There was one part of the deal that bothered him. He had to concentrate to think about it in this living room decorated with prison photographs on the walls: Donna in groups of officials and corrections officers; Donna with groups of inmates, one of them signed "To Donna 'Big Red' Mulry from the boys in E Block." Pictures of Donna's life behind walls, not wearing glasses in any of them. She and Richie were on the sofa watching television, a cop show with fast, expensive cars and Latin rock music. Richie saying now, "Look at that, Bird. I don't believe it." The Bird looked and didn't believe it either, the cop acting emotional, broken up about something. Cops didn't do that, they were cold fucking guys that never showed what they felt--if they felt anything. Here or across the river in Canada cops were the same. There were cops in Detroit right now investigating a homicide that happened this morning in a hotel and would not be broken up about the old guy or about the girl either. This guy Richie Nix, this punk, was grinning with a dreamy stupid look, the woman Donna moving her hand underneath his T-shirt that said it was nice to be nice. She had looked at it when they came in and said, "Oh, is that ever cute." What was she trying to be, his mother or what? The Bird had asked what people called him and he said Richie, that was his name, Richie Nix. "Donna likes Dick," he said, "if you know what I mean, but it isn't my name." There was an Elvis Presley doll in a white jumpsuit standing next to the stereo. There were stuffed animals on the sofa and chairs, little furry things, bears, a puppy dog, a kitty, there was a turtle, a Mr. Froggy . . . This woman who used to be a hack, with her pile of hair and her glasses, was going to stuff Richie and use him as a pillow if she could. That was what it looked like.
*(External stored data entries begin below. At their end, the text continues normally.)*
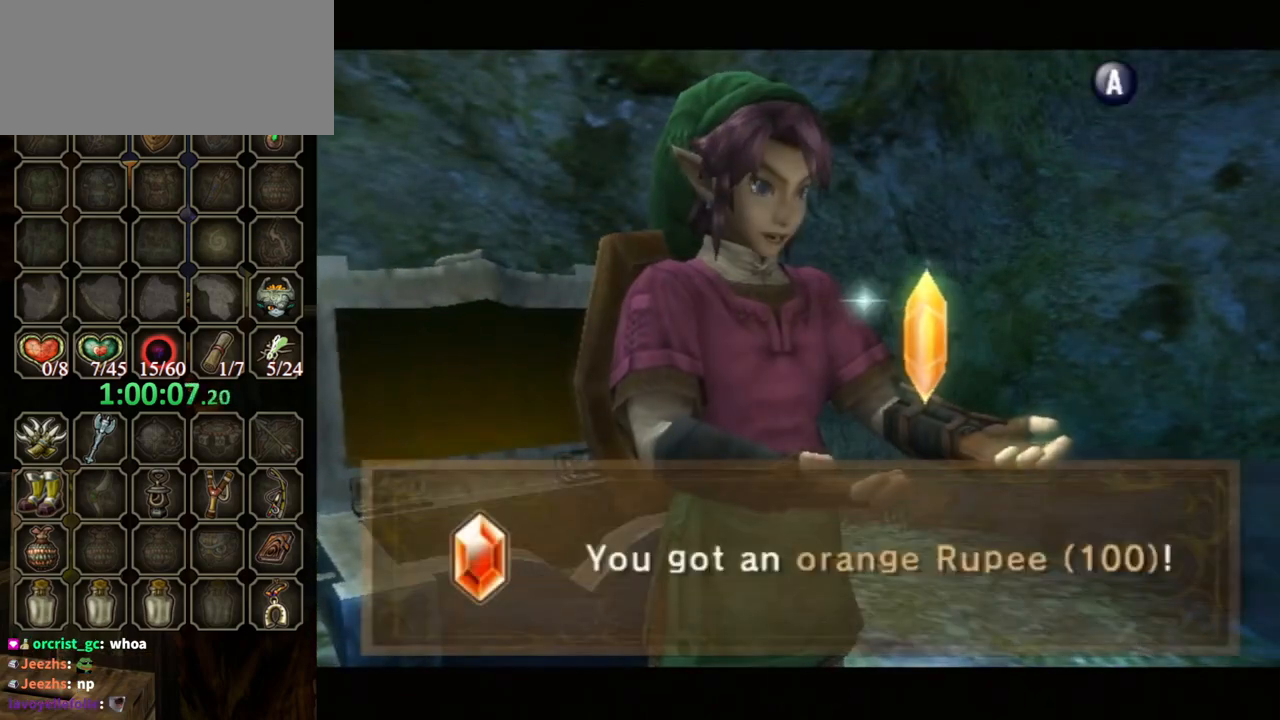
{"buttons": [], "left_stick": "down-right", "right_stick": "center", "events": [[400, "B", "up"]]}
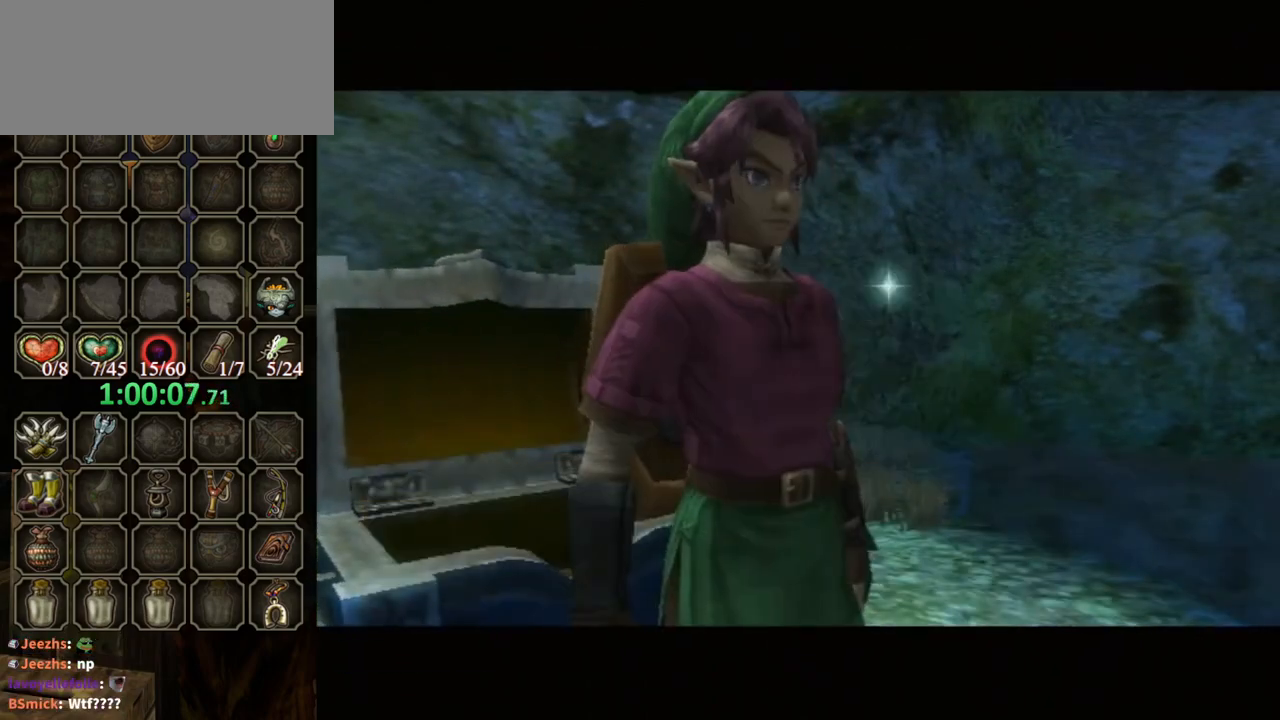
{"buttons": [], "left_stick": "right", "right_stick": "center", "events": [[200, "A", "down"], [300, "A", "up"], [367, "left_stick", "right"]]}
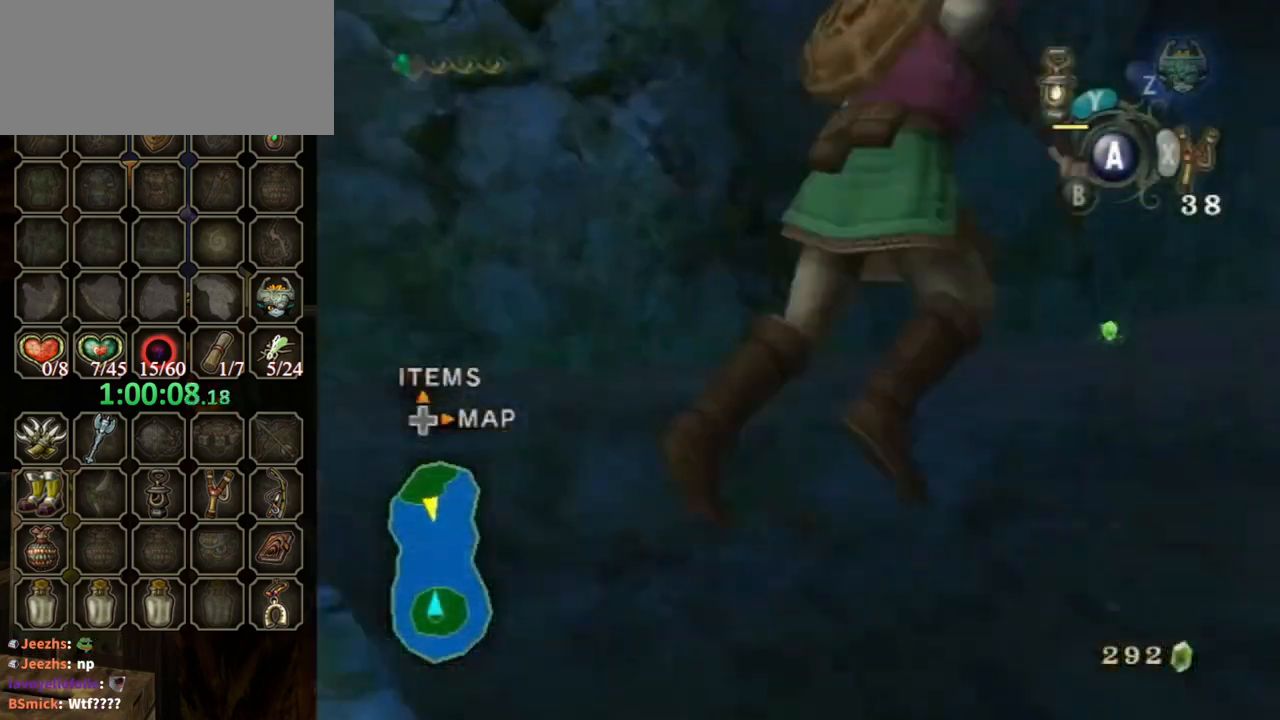
{"buttons": [], "left_stick": "up", "right_stick": "center", "events": [[33, "left_stick", "up-right"], [200, "left_stick", "up"]]}
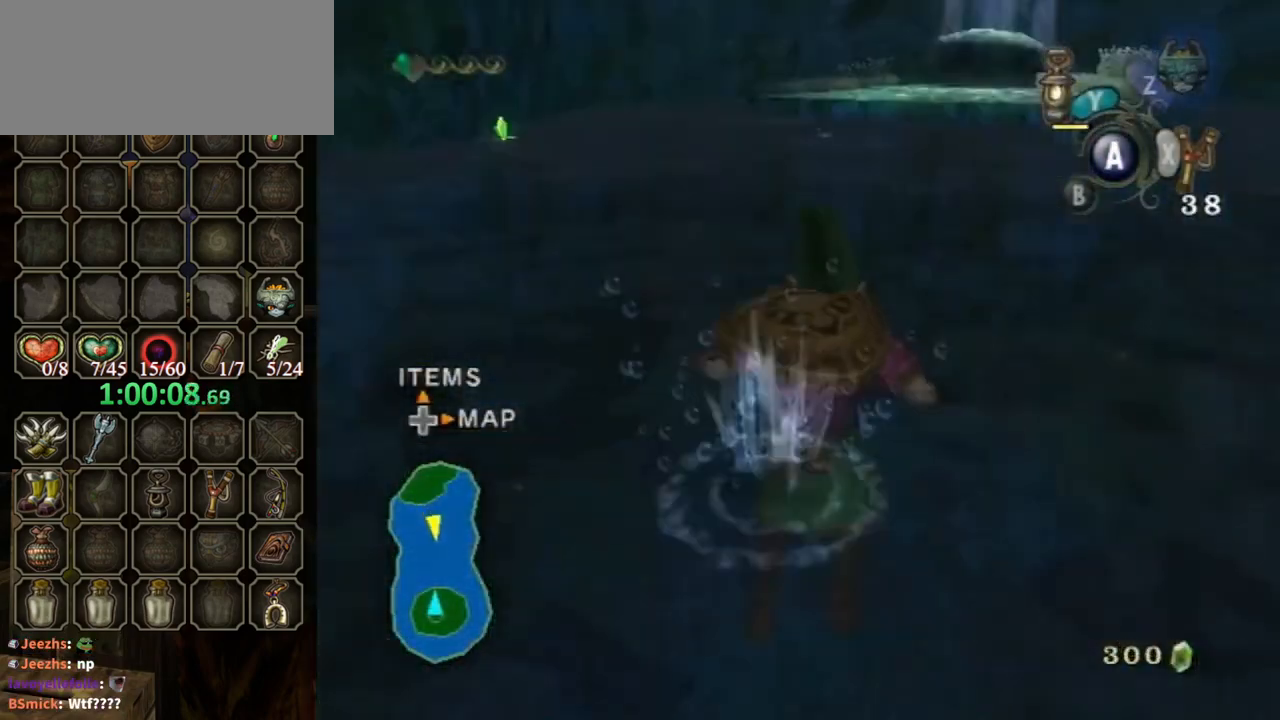
{"buttons": [], "left_stick": "up", "right_stick": "center", "events": [[133, "A", "down"], [167, "A", "up"], [233, "A", "down"], [333, "A", "up"], [433, "A", "down"], [467, "A", "up"]]}
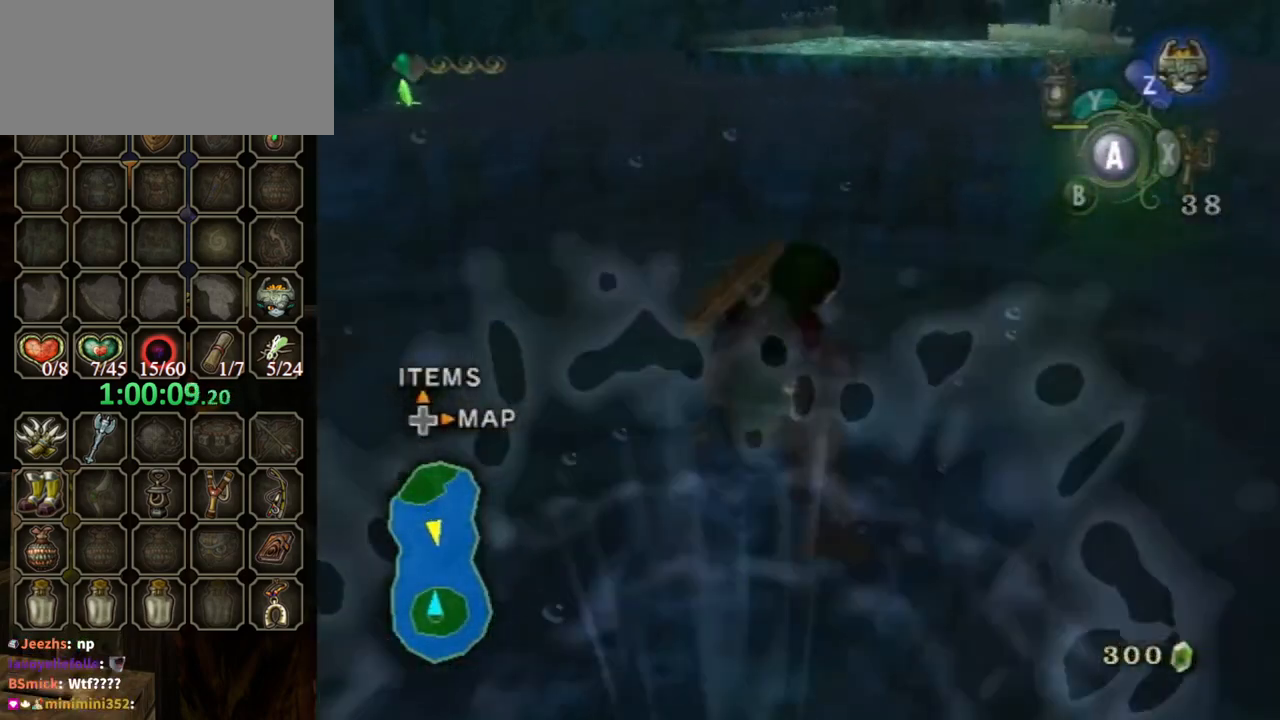
{"buttons": [], "left_stick": "up", "right_stick": "center", "events": [[33, "A", "down"], [133, "A", "up"], [233, "A", "down"], [267, "A", "up"], [333, "A", "down"], [433, "A", "up"]]}
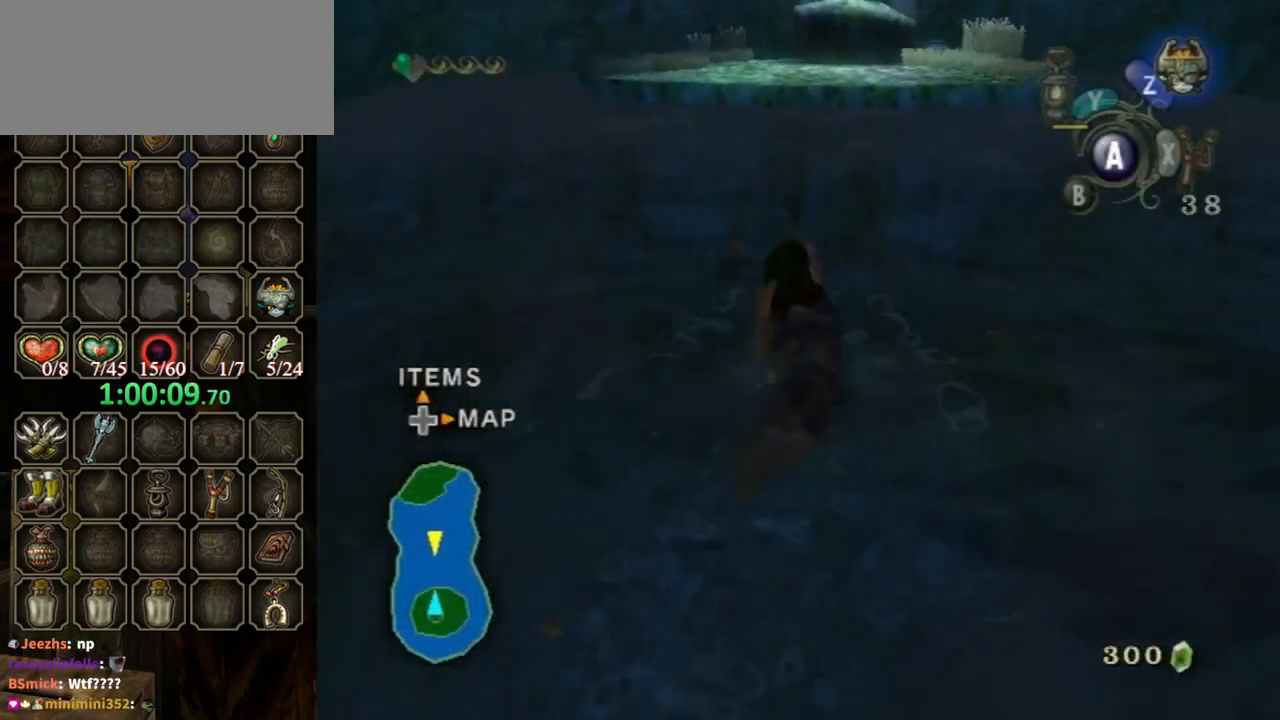
{"buttons": [], "left_stick": "up", "right_stick": "center", "events": [[33, "A", "down"], [100, "A", "up"]]}
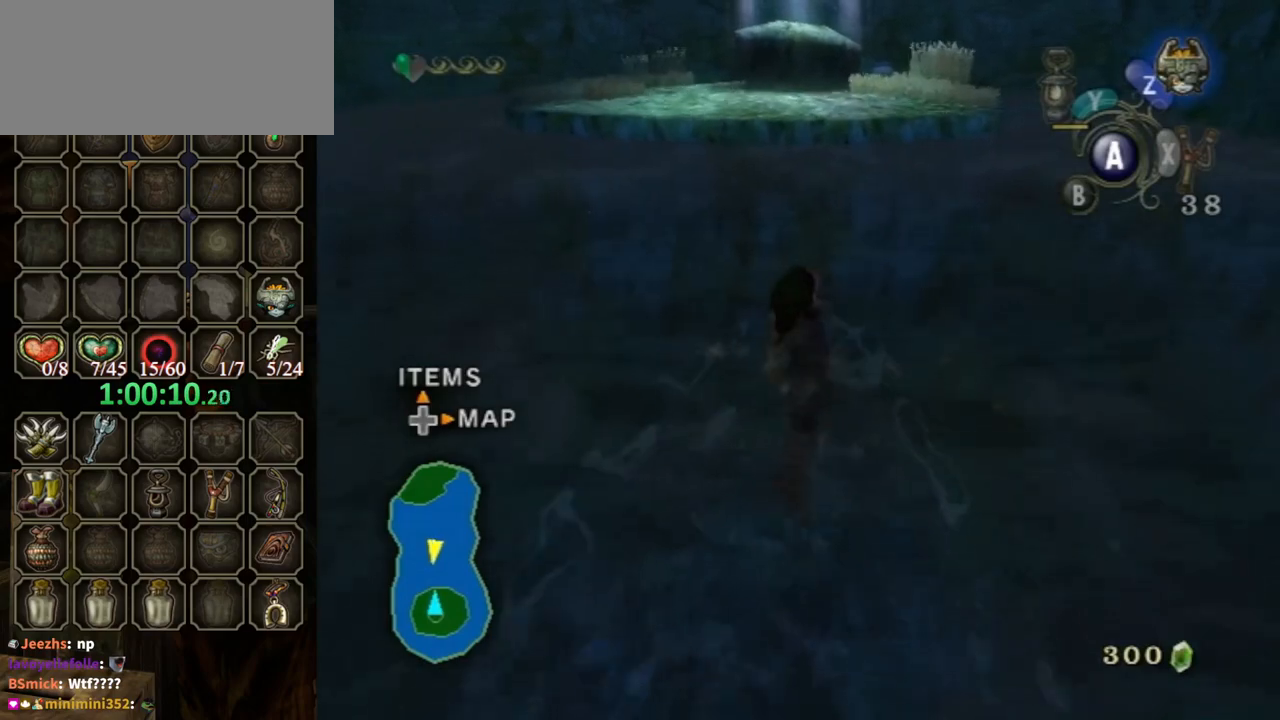
{"buttons": [], "left_stick": "up", "right_stick": "center", "events": []}
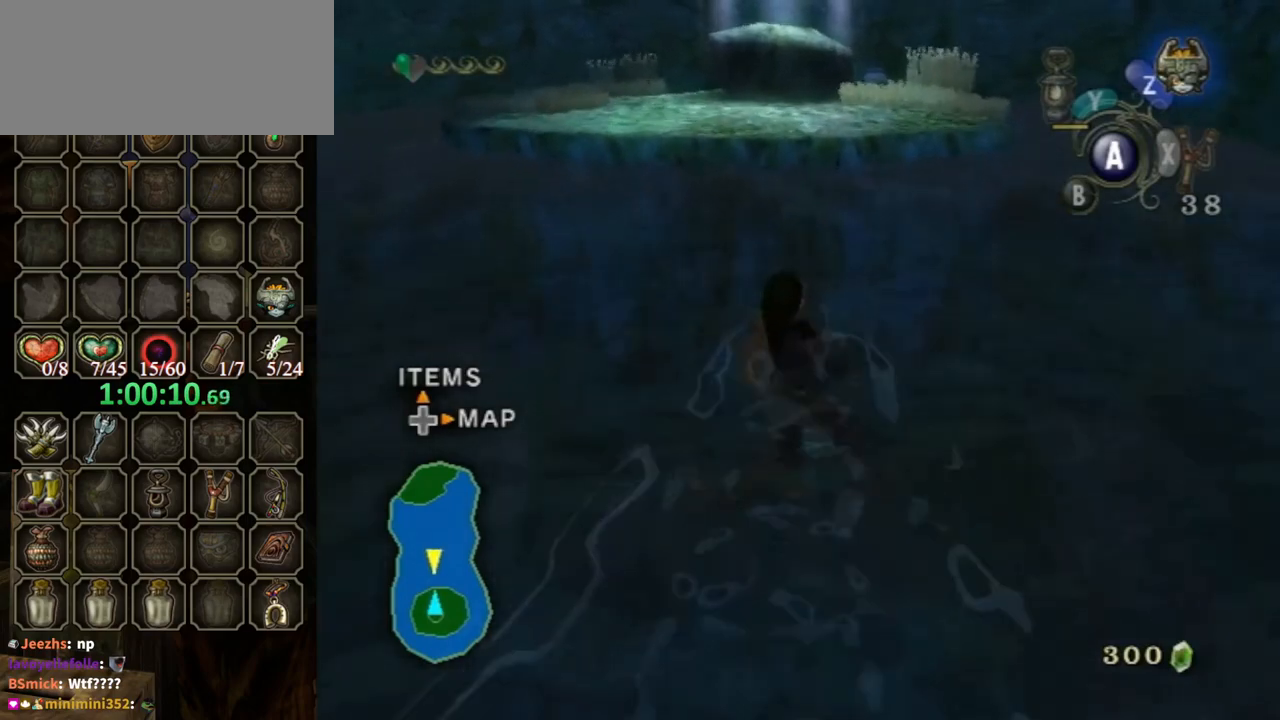
{"buttons": [], "left_stick": "up", "right_stick": "center", "events": []}
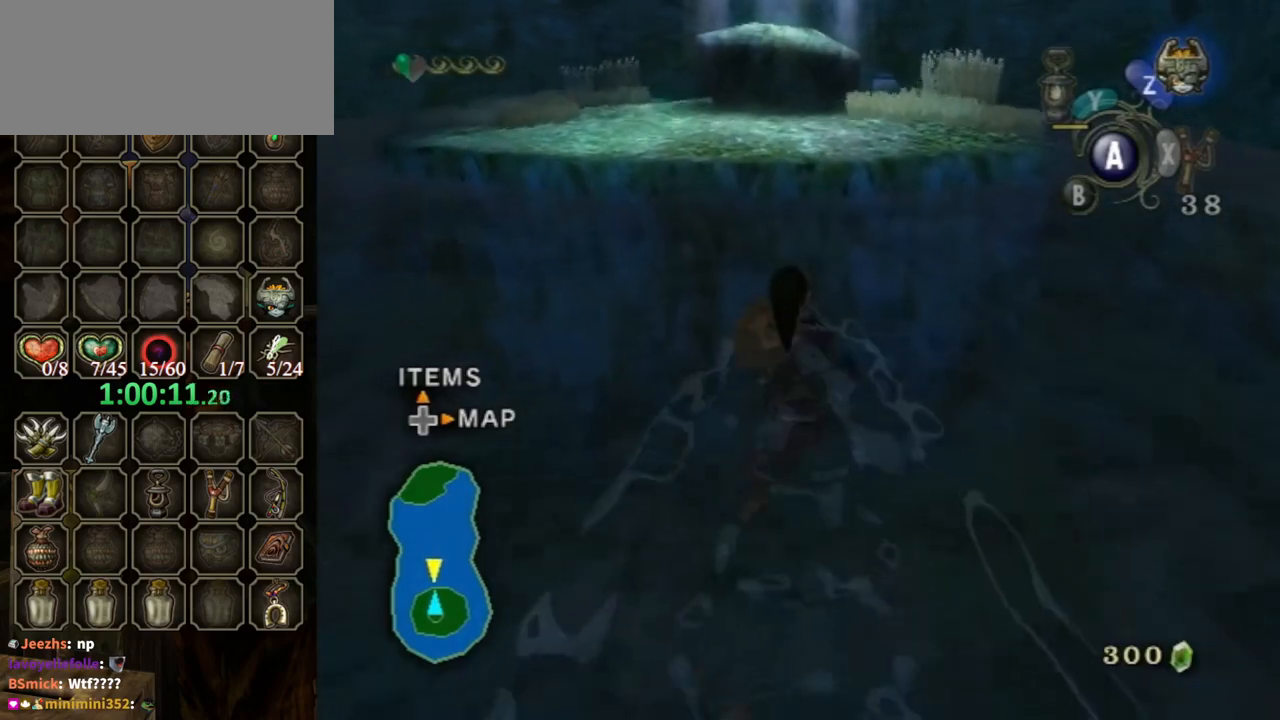
{"buttons": ["A"], "left_stick": "up", "right_stick": "center", "events": [[100, "A", "down"], [233, "A", "up"], [300, "A", "down"], [400, "A", "up"], [500, "A", "down"]]}
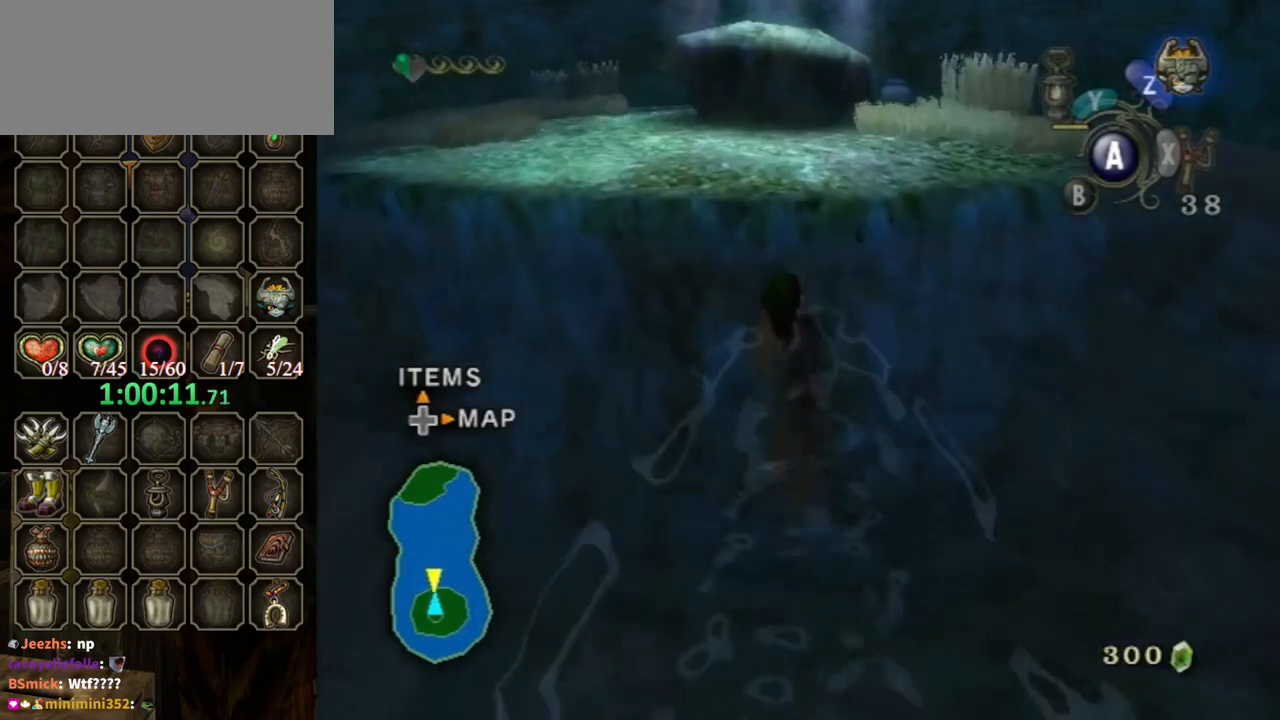
{"buttons": [], "left_stick": "up", "right_stick": "center", "events": [[67, "A", "up"], [133, "A", "down"], [233, "A", "up"]]}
The Bird got up out of his chair, walked over to the TV and turned it off. He heard the woman say, "Hey, what're you doing?" When he looked at her she was sitting upright with her back arched, one leg underneath her.
"Time for you to go to bed."
"I got news for you," Donna said. "This is my house."
"Yeah, and it's a dump."
She said, "Well, you certainly have your nerve."
He said, "You want me to take you in there?"
Donna turned her head to look at Richie sitting next to her with his mouth open. Richie looked up at the Bird who waited, not saying anything. Now Donna was looking at him again. Still the Bird waited. After a moment she got up and walked out of the room. Richie called after her, "And close the door." He grinned as they heard it slam.
"You phone the guy tomorrow morning," the Bird said.
"What guy?"
The Bird moved to the sofa, taking his time, and sat down. "The real estate guy. You call him and say to bring the money out to one of the model homes, four o'clock in the afternoon. We'll go out there before and take a look, decide which one."
"Sounds good."
"You know why we do it this way?"
"We'll be out closer to the interstate."
The Bird shook his head. "We do it because if there are cops, he tells them and that's where they gonna be."
Richie waited. "Yeah?"
"We go to his office before he leaves for the model home. Watch his place, we don't see any cops around, or ones that could be cops, we go in. Say about two."